For those who missed it last night, The National’s report on how political parties use personal data should be mandatory watching for anyone in the Liberal Party’s head office. Despite some talk of renewal during the leadership race last year, it’s abundantly clear that the party is still eons behind the Tories structurally and it puts us at a huge disadvantage going into the next election. So far this year, the CPC have raised over 12 million dollars, versus 2.6 million for the Liberals…and the NDP. When you can’t even beat the NDP, something is terribly wrong.
And it’s not just fundraising – the CPC are going to start the next campaign with more identified voters and sign locations than us, and they’re going to start the next campaign with their massive fear factory. And, between now and then, they’ll keep softening the Liberal support up with their hokey, but effective, attack ads. Let’s face it – despite some communication weaknesses, Dion hasn’t actually had an awful first year as leader but the perception that he’s a weak leader has set in, mainly due to the Tory ads.
So what needs to be done? Well, rather than cry about the massive Conservative database of voters as being an infringement of privacy, get your own. The CBC piece featured the Liberal Manage Elect program but the problem with that system is that the data gets flushed after every campaign (at least in Alberta it does…it is possible that the party is more organized in Quebec Ontario). To the best of my knowledge, there’s no central database with donations history, voting patterns, volunteer records, and demographic data that could help the party tailor messaging directly to voters.
On the fundraising side, the LPC needs to take a close look at what those people named Barrack, Hillary, and Howard have done in the states and they should just bite the bullet and hire someone who knows what they’re doing to take over fundraising for the party. Get volunteers or hire people to phone every party member asking for a donation. Go through the list of party and leadership donors from last year and make sure they donate again this year, and next year, and the one after that (hell, if you keep good enough records, you’ll be able to hit up the Volpe kids legally in a few years). The LPC needs to get Liberals into the habit of donating to the party – and it needs to bluntly tell people that Stephen Harper is going to be Prime Minister for a long time unless average Liberals cut the yearly cheques to the party. Even the ALP have a fairly large direct deposit list for donations to the party but I’ve never seen anything like that for the federal party (again, Ontario may have it, but it just shows how the party needs to centralize more since there’s a ton of money to be milked from Alberta, if not votes).
Another good idea I heard from someone a lot smarter than I am is to structure field worker pay on an incentive system. If you’re going to hire party staff, why not make a couple hundred fundraising phone calls part of their job description, with a large chunk of their salary being determined on how much they can raise? Ideally, you’d also include incentives for membership renewals and other firm benchmarks that help grow the party.

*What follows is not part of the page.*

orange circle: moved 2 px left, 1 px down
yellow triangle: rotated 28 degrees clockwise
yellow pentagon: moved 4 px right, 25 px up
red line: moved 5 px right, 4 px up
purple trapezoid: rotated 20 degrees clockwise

The bottom line is there’s a lot of work to be done. There needs to be a comprehensive plan in place to build a database of comparable size and detail as the Tories’ and to get the LPC to the point where they’re raising at least half as much money as the Conservatives every year. At this point, the party’s financial and structural health is a lot more important than some of the policy and strategy debates no doubt going on inside of it.